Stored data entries
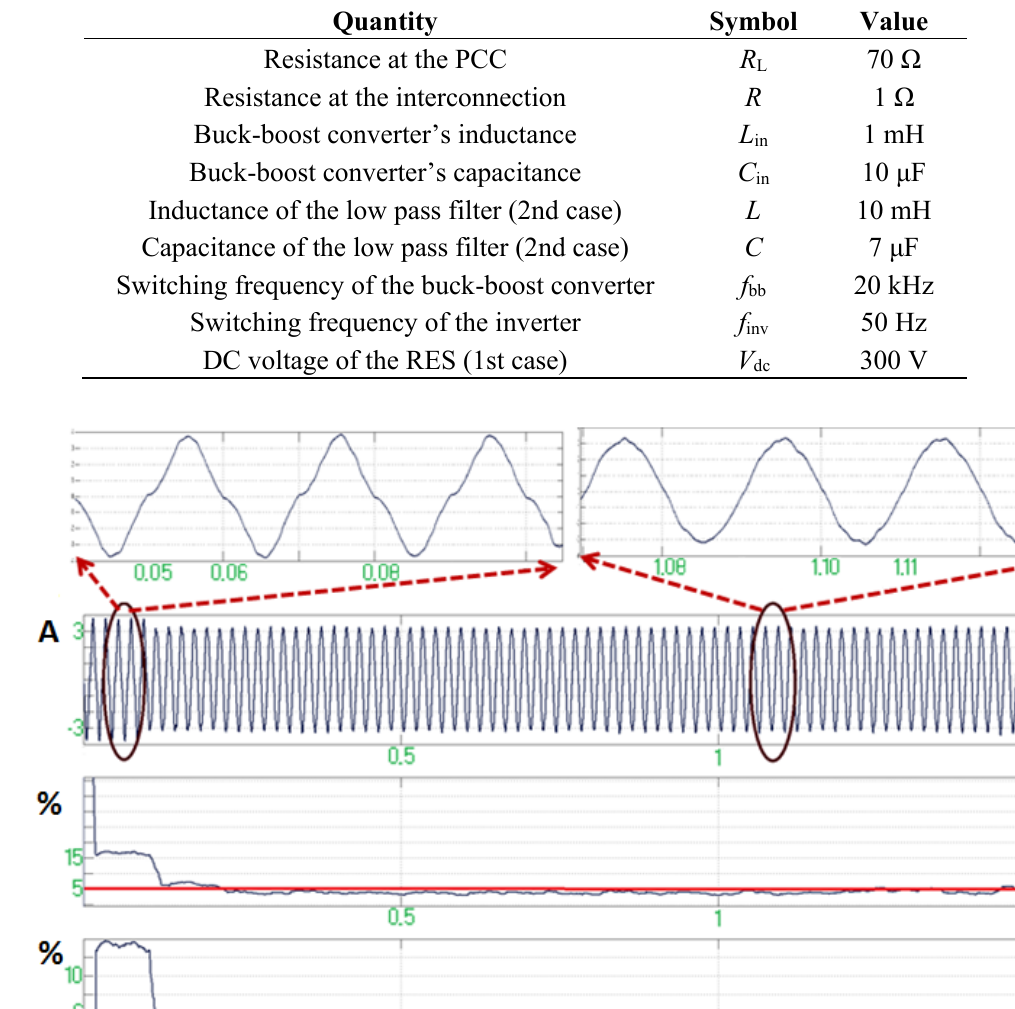
; ( b ) Grid’s current THD; ( c ) Grid’s current 3rd harmonic G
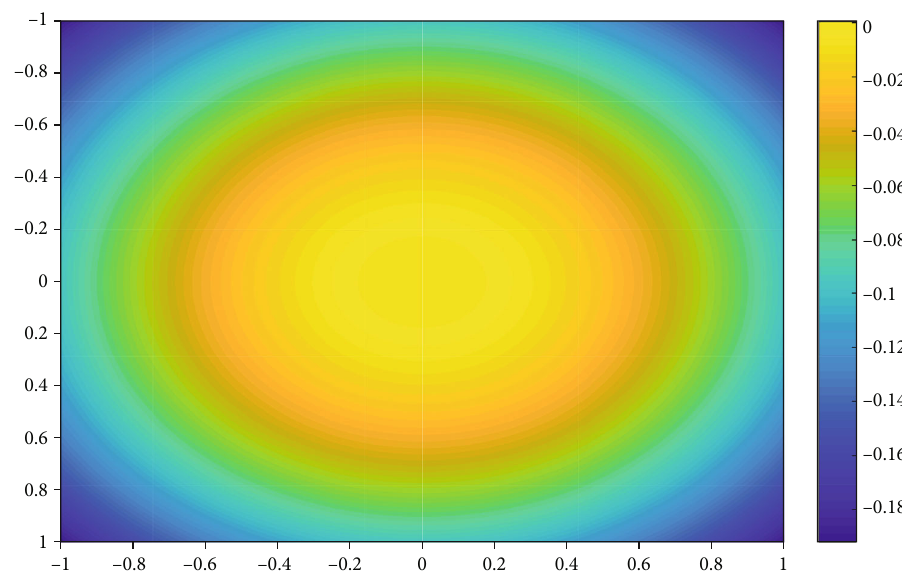
Figure 2: Errors of approximation of network operators (6) with n = 1000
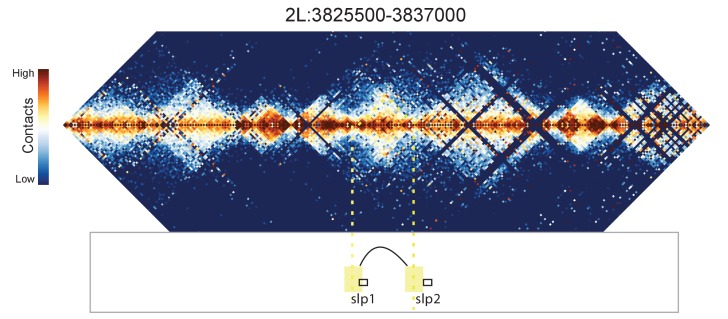
Hi-C map for the locus spanning 2L:3825500-3837000.A weak looping interaction is seen between the 5' ends of slp1 and slp2.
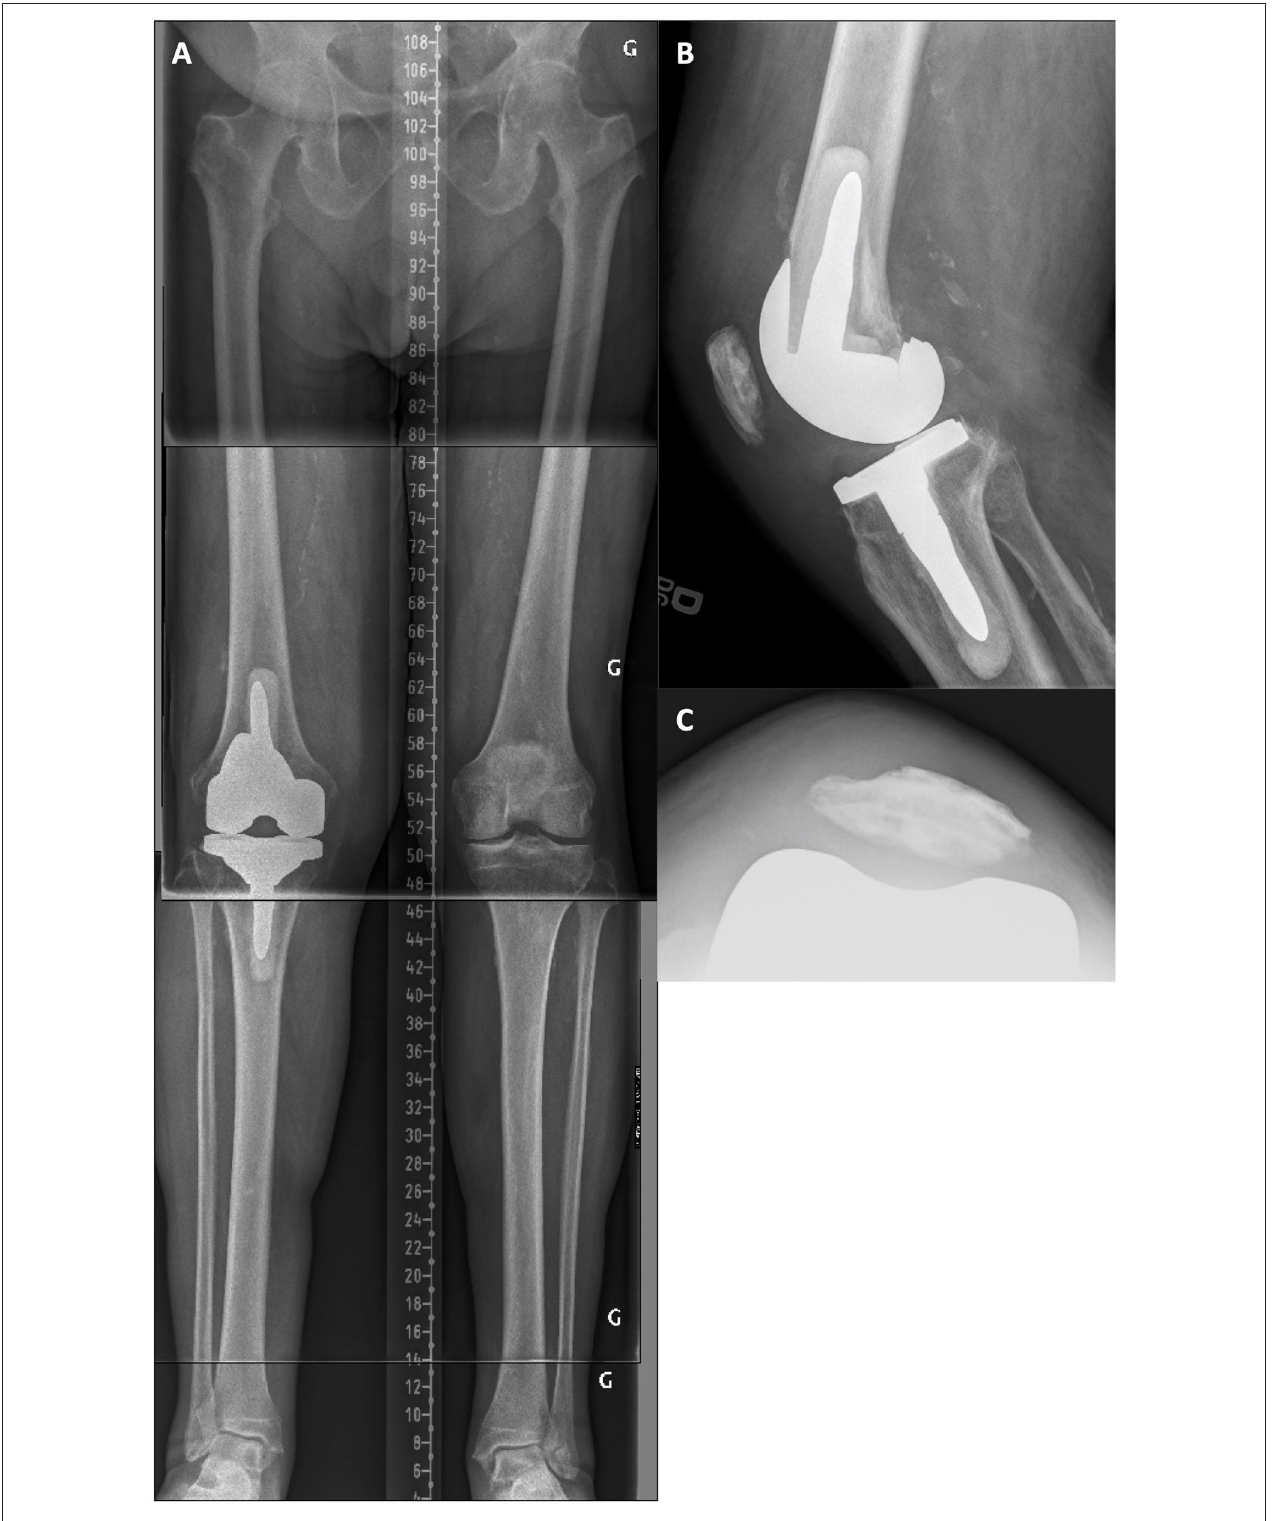
FIGURE 8 | (A) Post-revision standing long-leg X-ray of the right lower limb where the implant mDFA has been modified to 1.0 ◦ valgus and the mPTA at 0.5 ◦ varus (0.5 ◦ valgus aHKA). (B) Right knee lateral view where the implant tibial slope has been shifted from 1.5 ◦ anterior to 2.0 ◦ posterior. The femoral implant has also been translated posteriorly to be flush with the anterior cortex. (C) Right knee skyline view showing a well-centered resurfaced patella.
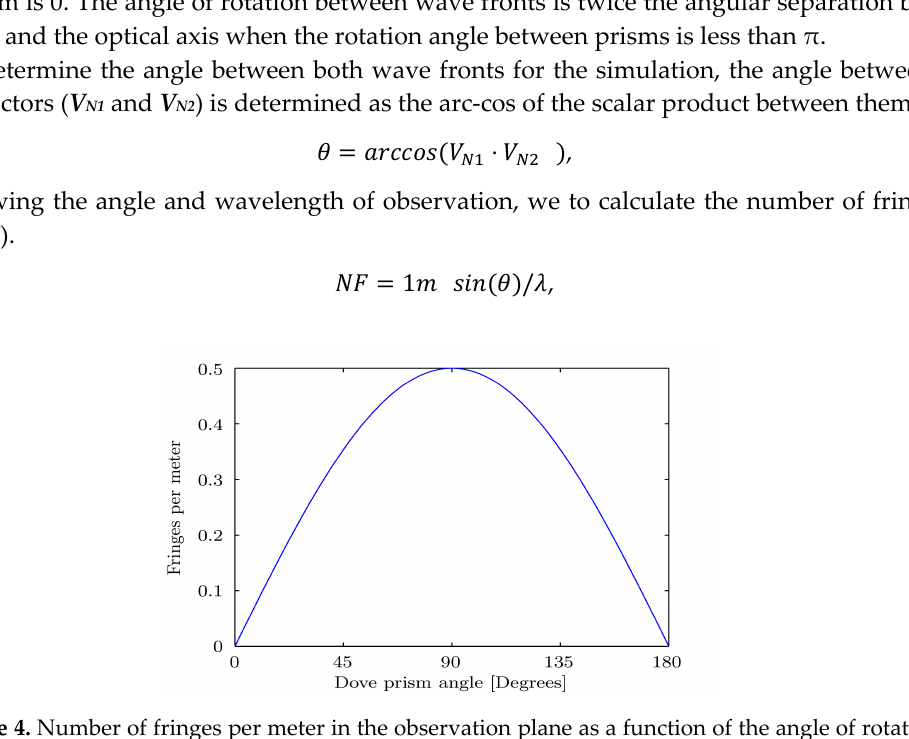
Figure 4. Number of fringes per meter in the observation plane as a function of the angle of rotation of the Dove prism for the Estrella-Tierra angular separation of 0.5 arcsec, at 10-µm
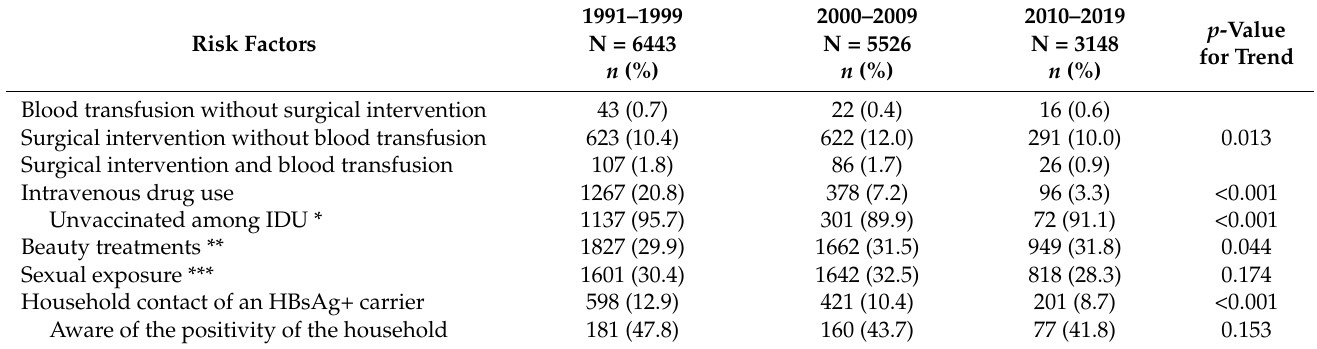
Table 2. Frequency (%) of non-mutually exclusive risk factors reported by acute hepatitis B cases according to decade. SEIEVA 1991–2019. (Information was missing in some cases).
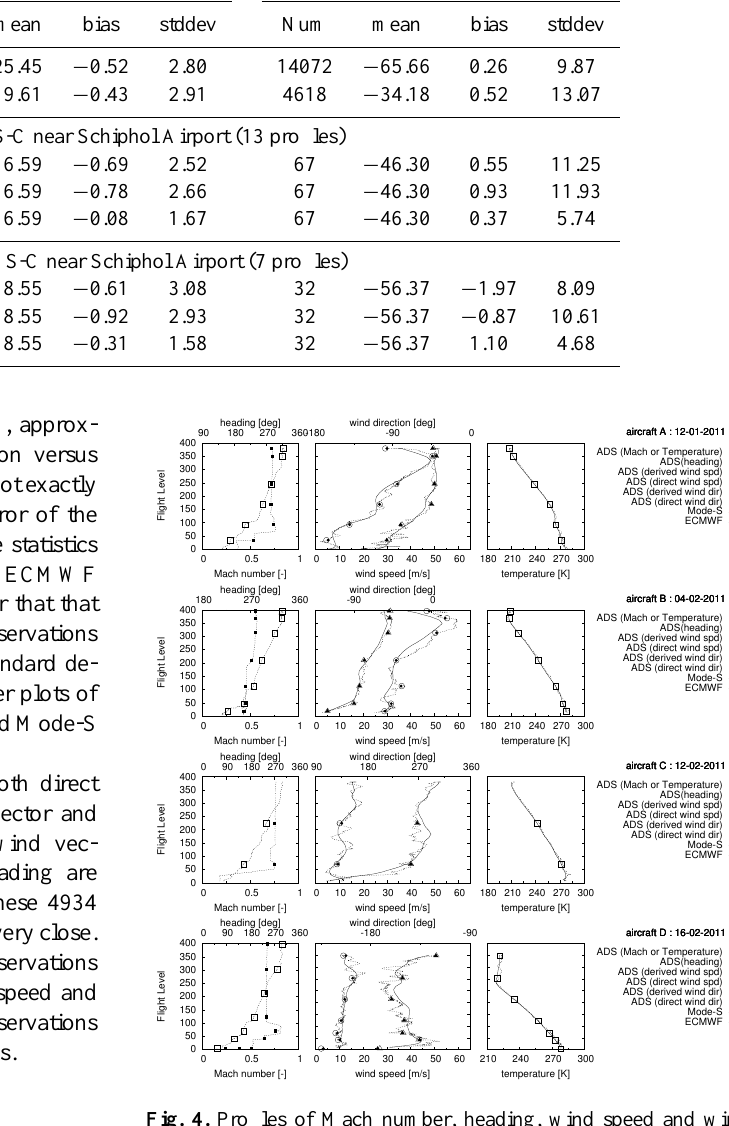
Table 4. Statistics of the comparison of wind observations from ADS-C versus ECMWF. Wind Speed Wind Direction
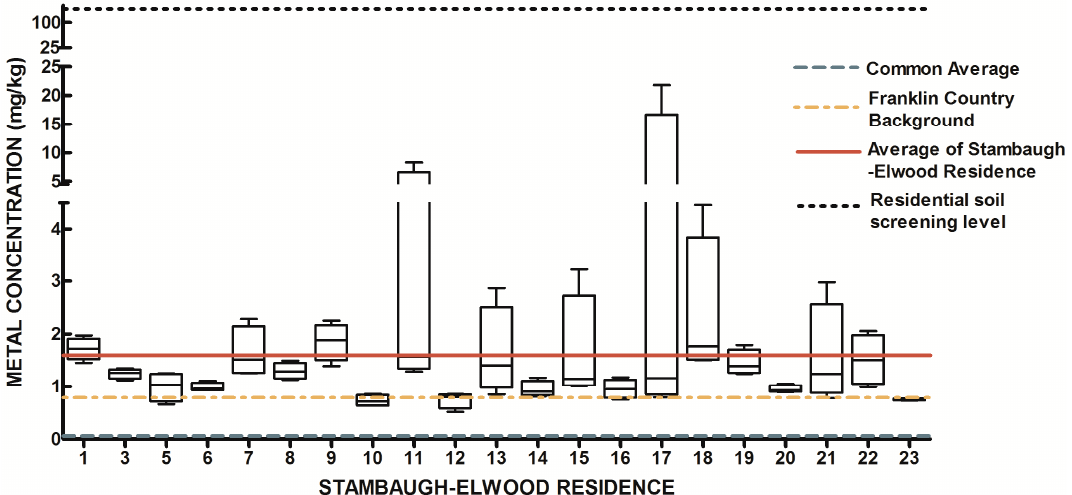
Figure 12. Residential urban soil level of Cd in the Stambaugh-Elwood community versus Franklin County (background), common averages and residential screening levels (RSLs) (mg/kg soil). Soil samples were taken from 21 of 46 residences that consented for the study in compliance with OSU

● **Exercise prompt**
Write every entry out again exactly, dropping the pictures.

● **Your solution**
; ( b ) Grid’s current THD; ( c ) Grid’s current 3rd harmonic G
Figure 2: Errors of approximation of network operators (6) with n = 1000
Hi-C map for the locus spanning 2L:3825500-3837000.A weak looping interaction is seen between the 5' ends of slp1 and slp2.
FIGURE 8 | (A) Post-revision standing long-leg X-ray of the right lower limb where the implant mDFA has been modified to 1.0 ◦ valgus and the mPTA at 0.5 ◦ varus (0.5 ◦ valgus aHKA). (B) Right knee lateral view where the implant tibial slope has been shifted from 1.5 ◦ anterior to 2.0 ◦ posterior. The femoral implant has also been translated posteriorly to be flush with the anterior cortex. (C) Right knee skyline view showing a well-centered resurfaced patella.
Figure 4. Number of fringes per meter in the observation plane as a function of the angle of rotation of the Dove prism for the Estrella-Tierra angular separation of 0.5 arcsec, at 10-µm
Table 2. Frequency (%) of non-mutually exclusive risk factors reported by acute hepatitis B cases according to decade. SEIEVA 1991–2019. (Information was missing in some cases).
Table 4. Statistics of the comparison of wind observations from ADS-C versus ECMWF. Wind Speed Wind Direction
Figure 12. Residential urban soil level of Cd in the Stambaugh-Elwood community versus Franklin County (background), common averages and residential screening levels (RSLs) (mg/kg soil). Soil samples were taken from 21 of 46 residences that consented for the study in compliance with OSU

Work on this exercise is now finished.